Sertifikat Badan Usaha (SBU) Menengah merupakan salah satu hal yang sangat penting agar perusahaan jasa konstruksi mendapatkan pengakuan secara legal dan profesional. Namun demikian, dalam pembuatannya, terdapat syarat SBU Menengah yang harus dipenuhi, sehingga perusahaan terverifikasi dengan benar.

SBU ini menjadi dokumen yang begitu penting dalam berbagai proyek, baik milik pemerintah maupun milik swasta. Adanya SBU menunjukkan bahwa perusahaan telah profesional dan terpercaya untuk melaksanakan proyek yang ditawarkan.

Ini Syarat SBU Menengah yang Wajib Disiapkan

Apa Saja Syarat SBU Menengah?

SBU menengah diberikan kepada badan usaha konstruksi yang memiliki kemampuan teknis, manajerial, serta keuangan lebih tinggi dibandingkan usaha kecil. Sertifikasi ini diterbitkan oleh Lembaga Sertifikasi Badan Usaha (LSBU) yang telah diakui oleh Kementerian Pekerjaan Umum dan Perumahan Rakyat (PUPR).

Syarat pengajuan SBU menengah meliputi dokumen legalitas perusahaan, data keuangan, bukti kepemilikan tenaga ahli bersertifikat, serta kelengkapan administratif lainnya. Semua persyaratan ini wajib diunggah secara daring melalui sistem OSS atau portal perizinan LSBU.

Dokumen Umum dan Data Badan Usaha

Langkah pertama dalam pengajuan SBU adalah melengkapi dokumen dasar perusahaan. Beberapa dokumen wajib yang harus disiapkan meliputi:

  1. Akta pendirian dan akta perubahan terakhir yang telah disahkan oleh Kementerian Hukum dan HAM.
  2. Nomor Induk Berusaha (NIB) yang aktif dan terdaftar di sistem OSS (Online Single Submission).
  3. Nomor Pokok Wajib Pajak (NPWP) badan usaha.
  4. Surat keterangan domisili atau bukti alamat kantor yang valid.
  5. Kop surat perusahaan, alamat email aktif, dan nomor telepon kantor.

Data Kepemilikan dan Keuangan

Syarat berikutnya yang wajib diperhatikan adalah kondisi keuangan perusahaan. Untuk mendapatkan SBU kualifikasi menengah, perusahaan harus mampu menunjukkan laporan keuangan selama dua tahun terakhir.

Laporan keuangan tersebut biasanya diminta dalam bentuk laporan yang telah diaudit oleh Kantor Akuntan Publik (KAP) dengan opini wajar. Nilai ekuitas atau modal yang dimiliki perusahaan umumnya berada pada kisaran Rp2 miliar hingga Rp2,5 miliar, tergantung subklasifikasi usaha konstruksi.

Selain laporan keuangan, bukti pengalaman pekerjaan konstruksi juga harus disertakan. Bukti ini dapat berupa salinan kontrak proyek, berita acara serah terima pekerjaan, atau dokumen penjualan tahunan. Pengalaman kerja menjadi salah satu faktor penting dalam menentukan kelayakan badan usaha untuk naik ke level menengah.

Tenaga Ahli

Salah satu aspek yang sering menjadi kendala dalam pengajuan SBU menengah adalah pemenuhan syarat tenaga ahli. Setiap badan usaha wajib memiliki tenaga ahli bersertifikat (SKA atau Sertifikat Kompetensi Kerja) sesuai bidang yang dimohonkan.
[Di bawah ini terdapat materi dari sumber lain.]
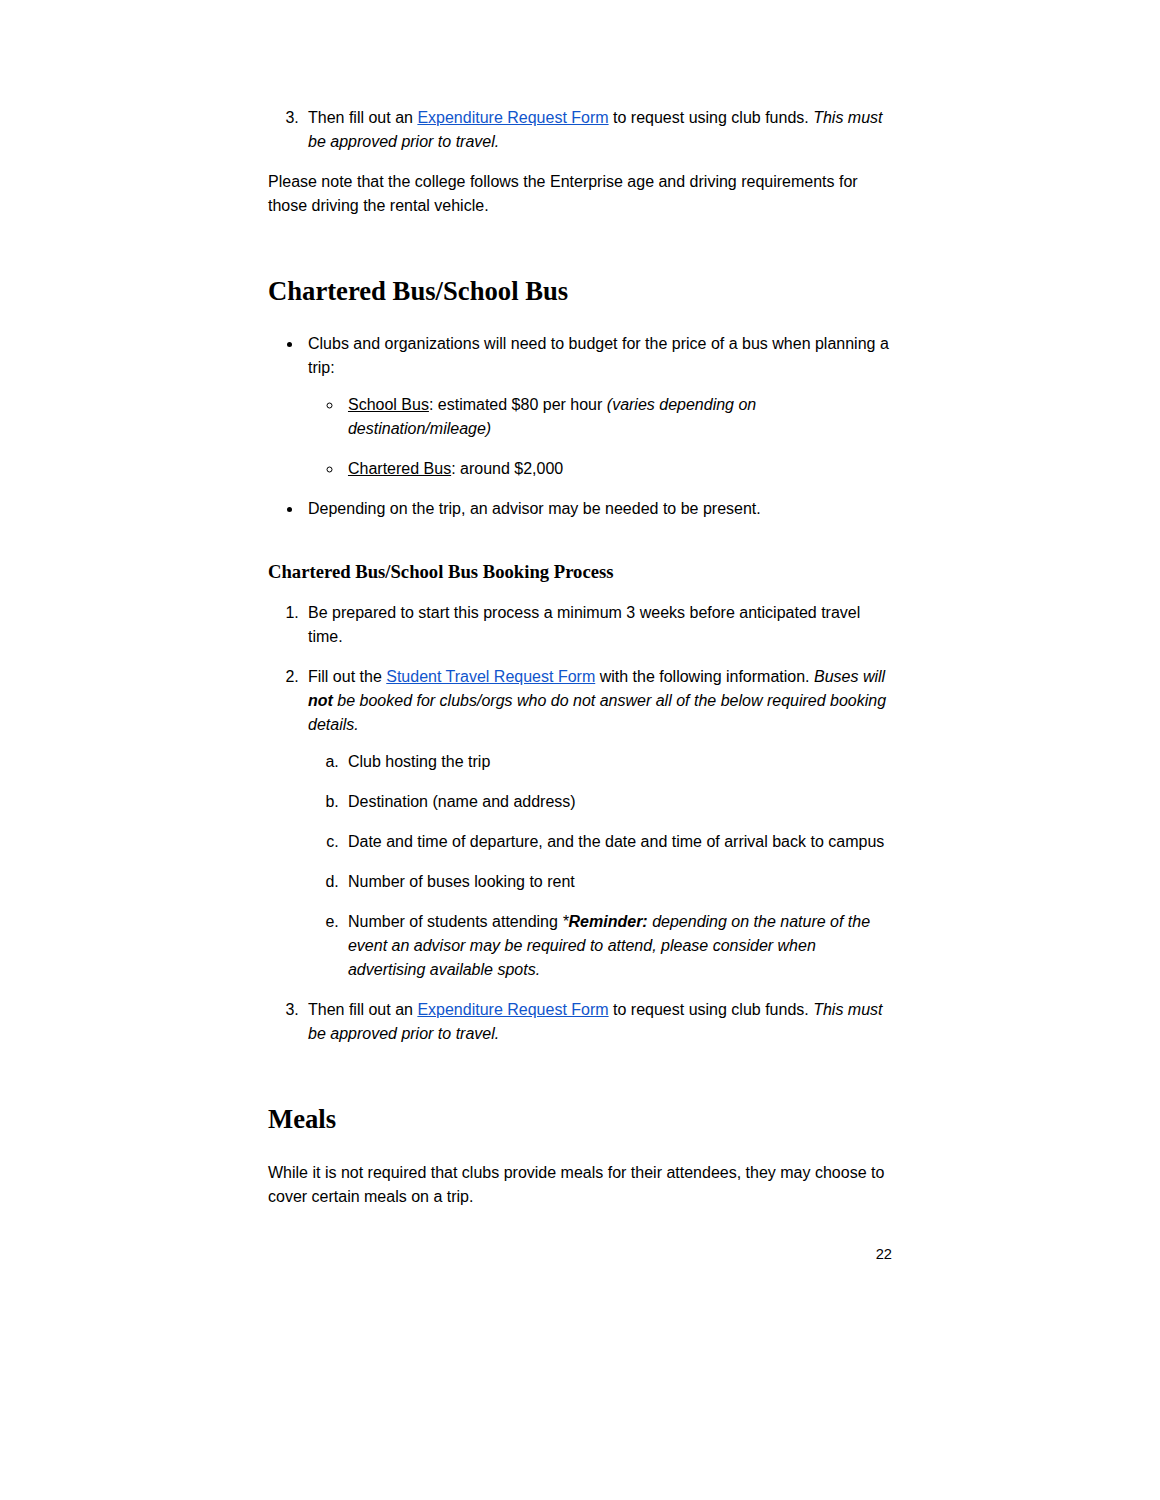Then fill out an Expenditure Request Form to request using club funds. This must be approved prior to travel.
Please note that the college follows the Enterprise age and driving requirements for those driving the rental vehicle.
Chartered Bus/School Bus
Clubs and organizations will need to budget for the price of a bus when planning a trip:
School Bus: estimated $80 per hour (varies depending on destination/mileage)
Chartered Bus: around $2,000
Depending on the trip, an advisor may be needed to be present.
Chartered Bus/School Bus Booking Process
Be prepared to start this process a minimum 3 weeks before anticipated travel time.
Fill out the Student Travel Request Form with the following information. Buses will not be booked for clubs/orgs who do not answer all of the below required booking details.
Club hosting the trip
Destination (name and address)
Date and time of departure, and the date and time of arrival back to campus
Number of buses looking to rent
Number of students attending *Reminder: depending on the nature of the event an advisor may be required to attend, please consider when advertising available spots.
Then fill out an Expenditure Request Form to request using club funds. This must be approved prior to travel.
Meals
While it is not required that clubs provide meals for their attendees, they may choose to cover certain meals on a trip.
22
Minimal harus ada satu Penanggung Jawab Teknik (PJT) dan Penanggung Jawab Klasifikasi (PJK) dengan jenjang keahlian Ahli Muda atau Ahli Madya, tergantung subklasifikasi. Jumlah tenaga ahli yang dimiliki juga menjadi indikator tingkat profesionalitas perusahaan.

Data tenaga ahli harus lengkap, meliputi nama, nomor sertifikat, masa berlaku, serta bukti hubungan kerja dengan badan usaha. Bila tenaga ahli berasal dari luar perusahaan, maka harus ada surat perjanjian kerja yang sah.

Dokumen Lain

Selain dokumen pokok di atas, beberapa dokumen pendukung lain juga harus disiapkan. Misalnya:

  1. Fotokopi KTP dan NPWP direksi atau pengurus.
  2. Pas foto Penanggung Jawab Badan Usaha (PJBU).
  3. Contoh tanda tangan direktur utama.
  4. Bukti kepemilikan atau sewa alat kerja bila diperlukan untuk subklasifikasi tertentu.
  5. Surat kuasa bila proses pengajuan dikuasakan kepada pihak ketiga.

Setelah semua dokumen diunggah ke sistem LSBU, verifikasi akan dilakukan secara daring. Proses ini biasanya memakan waktu hingga 15 hari kerja setelah seluruh data dan biaya sertifikasi dinyatakan lengkap.

Cara Cek SBU Online

Setelah sertifikat diterbitkan, validitas SBU menengah dapat dicek secara online. Cara paling mudah adalah melalui portal resmi Kementerian PUPR di laman https://siki.pu.go.id

Cukup masukkan nama badan usaha atau nomor registrasi SBU, maka informasi mengenai status, kualifikasi, dan masa berlaku sertifikat akan muncul secara otomatis.

Selain melalui situs PUPR, pengecekan juga bisa dilakukan lewat OSS. Melalui sistem ini, seluruh izin dan sertifikat usaha dapat diakses secara terintegrasi. Dengan memahami syarat SBU Menengah dengan baik dan benar, proses pengajuan akan lebih cepat dan lebih efisien. Selanjutnya, setelah SBU diterbitkan, maka perusahaan akan mendapatkan pengakuan secara legal dan profesional, sehingga dapat berpeluang besar untuk mengikuti berbagai proyek konstruksi skala menengah.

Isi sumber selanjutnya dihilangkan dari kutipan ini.